A man’s pregnant wife fell into a coma after losing a baby to a blood infection. She was unresponsive and on a ventilator for two weeks. When the hospital told the man they were going to pull the plug, he “snaps and tells his wife off,” according to news reports. Two hours later, she began breathing on her own. Eventually, she regained consciousness.
This story and others like it have made me think. I wish I could ask some questions of the couple and the hospital:
- Could the woman hear her husband “telling her off” while she was in a coma?
- Did the doctor have any explanation for her awakening?
- Has anyone explored the possibility that brain activity becomes so quiet during trauma that it becomes unmeasurable by medical standards, giving the false impression the person is, in effect, dead?

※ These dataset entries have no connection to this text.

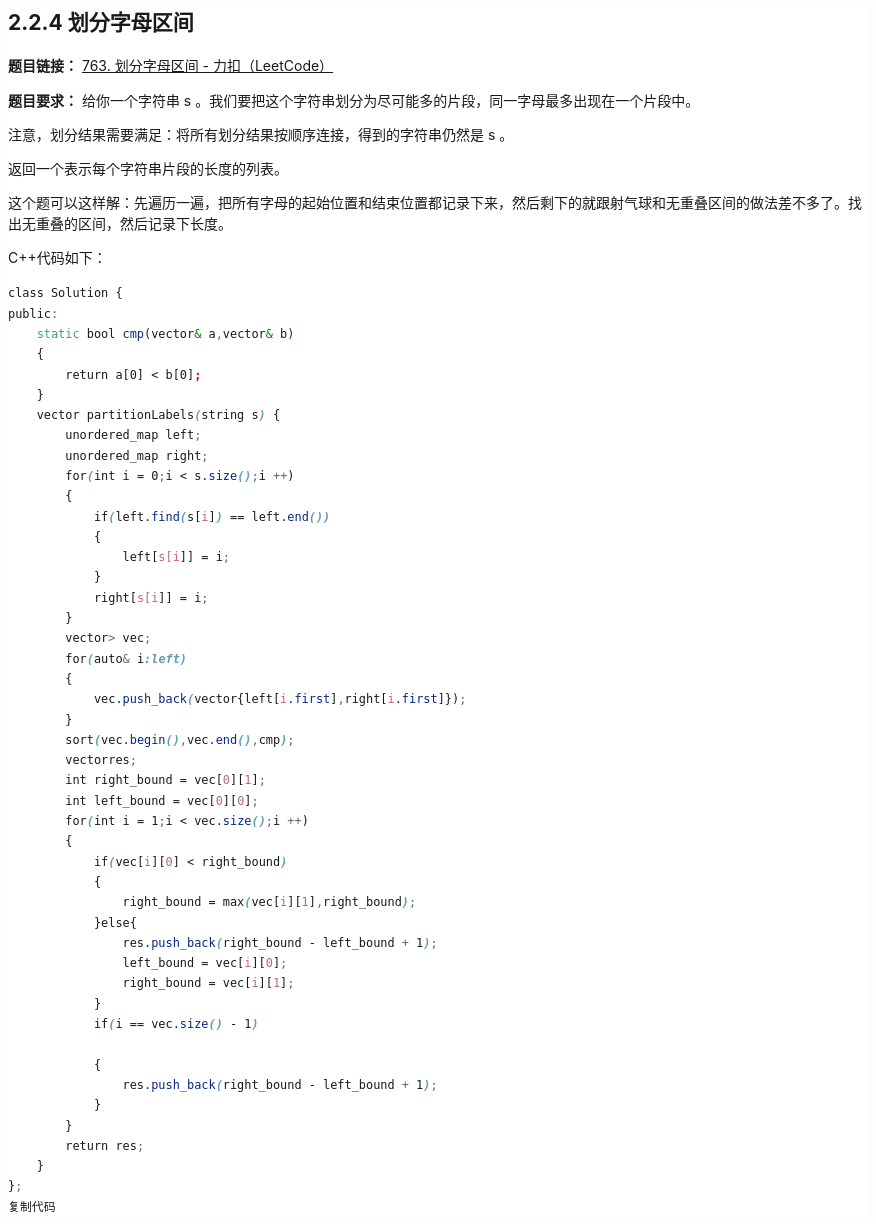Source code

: ## 2.2.4 划分字母区间

**题目链接：** [763. 划分字母区间 - 力扣（LeetCode）](https://link.juejin.cn?target=https%3A%2F%2Fleetcode.cn%2Fproblems%2Fpartition-labels%2F "https://leetcode.cn/problems/partition-labels/")

**题目要求：** 给你一个字符串 s 。我们要把这个字符串划分为尽可能多的片段，同一字母最多出现在一个片段中。

注意，划分结果需要满足：将所有划分结果按顺序连接，得到的字符串仍然是 s 。

返回一个表示每个字符串片段的长度的列表。

这个题可以这样解：先遍历一遍，把所有字母的起始位置和结束位置都记录下来，然后剩下的就跟射气球和无重叠区间的做法差不多了。找出无重叠的区间，然后记录下长度。

C++代码如下：

```scss
class Solution {
public:
    static bool cmp(vector& a,vector& b)
    {
        return a[0] < b[0];
    }
    vector partitionLabels(string s) {
        unordered_map left;
        unordered_map right;
        for(int i = 0;i < s.size();i ++)
        {
            if(left.find(s[i]) == left.end())
            {
                left[s[i]] = i;
            }
            right[s[i]] = i;
        }
        vector> vec;
        for(auto& i:left)
        {
            vec.push_back(vector{left[i.first],right[i.first]});
        }
        sort(vec.begin(),vec.end(),cmp);
        vectorres;
        int right_bound = vec[0][1];
        int left_bound = vec[0][0];
        for(int i = 1;i < vec.size();i ++)
        {
            if(vec[i][0] < right_bound)
            {
                right_bound = max(vec[i][1],right_bound);
            }else{
                res.push_back(right_bound - left_bound + 1);
                left_bound = vec[i][0];
                right_bound = vec[i][1];
            }
            if(i == vec.size() - 1)

            {
                res.push_back(right_bound - left_bound + 1);
            }
        }
        return res;
    }
};
复制代码
```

- Has the fact that some people have awakened after being declared dead made the hospital rethink its protocol for turning off the vent?
- As healthcare costs continue to skyrocket and improved medical technology prolongs lives that would have been lost in earlier times, has the medical field lost its collective patience and begun to replace compassion with convenience?
- Has the financial and emotional enticement to harvest organs for transplantation trampled the physician's promise to "do no harm" to the patient?1.
Err on the side of life
As a mother who has twice had to fight for the life of a beloved family member against the decision of a medical provider, I urge others to err on the side of life until we have the answers we need for these and other vital questions.
Everyone deserves the chance for an awakening.